The opportunity to live up to that resolution came days later. After the AVN Awards and all the mainstream exposure, everyone wanted to interview me, even people who had passed on the offer before. One of them was Al Goldstein, the publisher of Screw magazine, who was writing for Penthouse at the time. Joy set up something after the awards show, and Goldstein came by to introduce himself. He’s an obese, greasy, slovenly man, and was very touchy-feely with both of us. When he discussed the interview, he seemed to be dropping hints about going on a date or getting sexual favors from me in exchange for the article. He didn’t say it explicitly, but it’s the feeling that Joy and I got.
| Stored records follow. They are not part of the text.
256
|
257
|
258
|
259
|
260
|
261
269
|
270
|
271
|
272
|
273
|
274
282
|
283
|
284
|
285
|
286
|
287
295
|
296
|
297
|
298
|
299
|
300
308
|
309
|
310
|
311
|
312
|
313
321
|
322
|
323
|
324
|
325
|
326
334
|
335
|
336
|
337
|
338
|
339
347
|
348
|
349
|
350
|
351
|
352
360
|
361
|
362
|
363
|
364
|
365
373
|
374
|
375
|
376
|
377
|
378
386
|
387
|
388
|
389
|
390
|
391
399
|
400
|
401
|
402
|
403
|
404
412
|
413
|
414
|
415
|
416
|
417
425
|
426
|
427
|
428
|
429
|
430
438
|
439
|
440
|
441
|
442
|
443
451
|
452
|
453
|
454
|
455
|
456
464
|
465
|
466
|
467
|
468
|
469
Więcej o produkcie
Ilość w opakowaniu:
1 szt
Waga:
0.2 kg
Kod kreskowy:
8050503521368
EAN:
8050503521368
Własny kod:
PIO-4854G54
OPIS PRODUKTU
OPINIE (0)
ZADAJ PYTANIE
As he walked away, Joy and I looked at each other and said, “No way.” If any journalist makes me feel uncomfortable or shows any disrespect, I’ll cancel the interview. In this business, you get to see all the double standards that women are held to in society, and it is important to keep from perpetuating them. One way is by refusing to allow anyone to disrespect you.
Goldstein never forgave us for canceling the interview. And so I made my first enemy in the business. He published a screed against Joy and me on the front page of Screw, accusing us of practically every offense imaginable —and a few that were unimaginable. He even attacked my family. That was a turning point because up until then, I could do no wrong. I was the golden girl of the industry. When I read that story, I was heartbroken. I wanted to give up and quit the business.
It went beyond just Al Goldstein. I had become the main attraction in this whole circus, and it was taking a much bigger toll on my life than I realized.